==== Brano scelto

Essenzialmente ritengo che il mio ultimo mese qui sarà più che decisivo.
Se sopravvivo a tutto, compresa me stessa prendero’ parte a nuove regate senza troppi indugi. La verità è che se un giorno sono convinta di una cosa il giorno dopo lo sono meno e poi penso che si debba analizzare.
E analizzo come uno scienziato pazzo, scompongo, suddivido, raccolgo, sottraggo, moltiplico per ottenere la versione dei fatti che mi risulti più obiettiva possibile.
Non mi incazzo quasi più, non mi lamento.
Mi faccio paura certe volte, mi domando dove sono finita o se la persona di prima era una specie di pilota automatico e io sono davvero cosi’.
Tranquilla, di una tranquillità disarmante, una specie di tronco che galleggia senza troppe pretese e aspetta di vedere dove lo sta portando la corrente.
Salto il pranzo, non mi riposo mai davvero.
Forse una volta tornata a casa non faro’ altro che dormire per 15 giorni.
Poi mi svegliero’ una mattina, berro’ finalmente del caffè che sia caffè e non sappia di chinotto, liquerizia, salmone e anticalcare e prendero’ le mie nuove decisioni.
La mia vita funziona a delibere.
A fascicoli, gli stessi che impilo ogni giorno e soflgio e cerco di capire dove sia l’inizio e dove sia la fine.

mercoledì, luglio 26, 2006

cozze


"sono alle cozze"

venerdì, luglio 21, 2006

Random = a caz**!

Perché tanto cercare di mettere in piedi tre pensieri con un nesso logico dopo quasi due settimane di ore 3 di sonno per notte é impresa impossibile.
Cosi' prima di seppellirmi nelle catacombe degli archivi tra ragnatele e polvere che manco Indiana Jones e i Predatori dell'Arca Perduta scrivo due righe. Non sia mai che spostando il fascicolo sbagliato si apra una botola che mi faccia precipitare in una tomba egizia piena di serpenti.
Caldo.

========

## Esercizi da svolgere:
1. Per ciascuna affermazione indica se concorda con il brano scelto. Rispondi sì o no e cita tra virgolette le parole del brano che lo dimostrano. (a) Chi scrive dice di arrabbiarsi ancora spesso. (b) Chi scrive dice di saltare il pranzo. (c) Chi scrive dice di aver dormito sei ore per notte nelle ultime due settimane.
2. Prosegui il brano di diario sul caldo e sugli archivi, ripartendo subito dopo la sua ultima parola.

==== Dati estratti

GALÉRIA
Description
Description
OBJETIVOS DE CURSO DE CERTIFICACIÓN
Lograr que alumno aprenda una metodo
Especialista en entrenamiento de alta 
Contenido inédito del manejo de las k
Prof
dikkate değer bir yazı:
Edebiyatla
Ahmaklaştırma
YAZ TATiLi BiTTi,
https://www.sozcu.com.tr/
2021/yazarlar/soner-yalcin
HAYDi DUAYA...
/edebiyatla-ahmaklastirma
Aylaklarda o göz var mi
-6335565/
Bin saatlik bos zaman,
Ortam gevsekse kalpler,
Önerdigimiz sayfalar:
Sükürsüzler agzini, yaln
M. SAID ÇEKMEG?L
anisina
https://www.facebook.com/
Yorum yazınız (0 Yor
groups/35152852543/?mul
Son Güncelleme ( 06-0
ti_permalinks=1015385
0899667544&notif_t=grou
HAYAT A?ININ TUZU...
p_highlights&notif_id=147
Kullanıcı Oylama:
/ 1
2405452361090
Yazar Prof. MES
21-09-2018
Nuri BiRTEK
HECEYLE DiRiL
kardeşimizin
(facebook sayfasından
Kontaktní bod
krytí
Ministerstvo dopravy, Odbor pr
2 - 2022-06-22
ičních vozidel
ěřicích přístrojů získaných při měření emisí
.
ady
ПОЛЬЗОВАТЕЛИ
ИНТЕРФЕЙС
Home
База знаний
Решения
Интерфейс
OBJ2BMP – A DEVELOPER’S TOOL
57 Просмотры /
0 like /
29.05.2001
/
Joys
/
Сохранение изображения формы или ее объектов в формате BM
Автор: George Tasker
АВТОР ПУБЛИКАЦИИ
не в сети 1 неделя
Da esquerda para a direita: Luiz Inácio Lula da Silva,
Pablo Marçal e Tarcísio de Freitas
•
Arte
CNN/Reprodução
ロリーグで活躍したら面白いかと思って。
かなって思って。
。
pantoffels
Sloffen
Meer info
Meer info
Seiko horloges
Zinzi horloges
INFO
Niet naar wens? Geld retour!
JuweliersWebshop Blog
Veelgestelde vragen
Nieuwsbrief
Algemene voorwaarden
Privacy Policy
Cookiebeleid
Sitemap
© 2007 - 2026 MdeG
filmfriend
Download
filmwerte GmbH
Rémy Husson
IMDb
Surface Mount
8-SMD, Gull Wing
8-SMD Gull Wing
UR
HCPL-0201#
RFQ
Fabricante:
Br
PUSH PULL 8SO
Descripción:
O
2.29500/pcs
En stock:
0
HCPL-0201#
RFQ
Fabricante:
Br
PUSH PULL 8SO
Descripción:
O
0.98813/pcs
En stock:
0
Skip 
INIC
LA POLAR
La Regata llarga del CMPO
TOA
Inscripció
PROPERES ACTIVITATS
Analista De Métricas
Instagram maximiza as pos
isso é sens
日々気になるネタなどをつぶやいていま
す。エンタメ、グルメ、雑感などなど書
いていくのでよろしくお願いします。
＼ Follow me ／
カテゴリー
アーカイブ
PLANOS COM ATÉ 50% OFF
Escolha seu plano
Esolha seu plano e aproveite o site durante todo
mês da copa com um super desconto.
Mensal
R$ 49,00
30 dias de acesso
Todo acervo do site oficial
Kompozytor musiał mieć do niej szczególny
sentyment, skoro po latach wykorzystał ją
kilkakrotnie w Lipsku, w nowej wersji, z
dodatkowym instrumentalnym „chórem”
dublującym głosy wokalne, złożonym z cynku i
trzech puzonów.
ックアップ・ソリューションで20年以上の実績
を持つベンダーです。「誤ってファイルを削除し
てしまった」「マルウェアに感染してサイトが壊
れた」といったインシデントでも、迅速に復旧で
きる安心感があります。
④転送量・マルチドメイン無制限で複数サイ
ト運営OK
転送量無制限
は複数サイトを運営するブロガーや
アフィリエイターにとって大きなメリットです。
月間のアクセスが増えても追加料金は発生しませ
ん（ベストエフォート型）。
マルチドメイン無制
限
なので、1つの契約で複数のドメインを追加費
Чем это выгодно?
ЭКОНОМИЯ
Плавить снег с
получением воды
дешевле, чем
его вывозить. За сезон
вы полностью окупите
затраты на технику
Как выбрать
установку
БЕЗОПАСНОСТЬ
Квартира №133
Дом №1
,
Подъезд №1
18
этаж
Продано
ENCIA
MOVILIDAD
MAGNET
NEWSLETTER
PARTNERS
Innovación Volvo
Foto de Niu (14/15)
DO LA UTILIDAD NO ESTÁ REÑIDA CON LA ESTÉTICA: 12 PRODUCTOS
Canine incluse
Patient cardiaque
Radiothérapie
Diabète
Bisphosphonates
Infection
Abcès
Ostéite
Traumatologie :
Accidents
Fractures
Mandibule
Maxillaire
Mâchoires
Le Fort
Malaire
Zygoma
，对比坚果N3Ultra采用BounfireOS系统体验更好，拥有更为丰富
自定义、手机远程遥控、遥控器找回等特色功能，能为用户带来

========

## Risultati dell'esercizio:
1.
(a) No: "Non mi incazzo quasi più, non mi lamento."
(b) Sì: "Salto il pranzo, non mi riposo mai davvero."
(c) No: "dopo quasi due settimane di ore 3 di sonno per notte"

2.
Qui la chiamano canicule, io l'ho ribattezzata "la caldazza" ovvero una terribile afa che ti martella la testa cancellando i tuoi tratti di essere umano e trasformandoti in una sorta di invertebrato privo di connessioni cerebriformi funzionanti. Anche il solo pensiero di scollarsi dalla sedia e andare a bere un bicchiere d'acqua costa fatica.
E io dovrei tra le altre cose finire entro settimana prossima un rapporto sull'insegnamento della lingua italiana in questo dipartimento, io che ho sostituito la lingua italiana con una serie efficacissima di grugniti e gesti allusivi.
I miei 22 metri quadri di stanza sono random = a caz**! e da lunedi' dovremo viverci in tre, perché mi raggiunge laamanda con la sua bestfriend e allora rinuncero' a dormire definitivamente e passero' le notti in bianco a terminare la lettura di questo spassosissimo libro sulla grammatica francese dal titolo La grammatica per i nulli, e io sono tra costoro.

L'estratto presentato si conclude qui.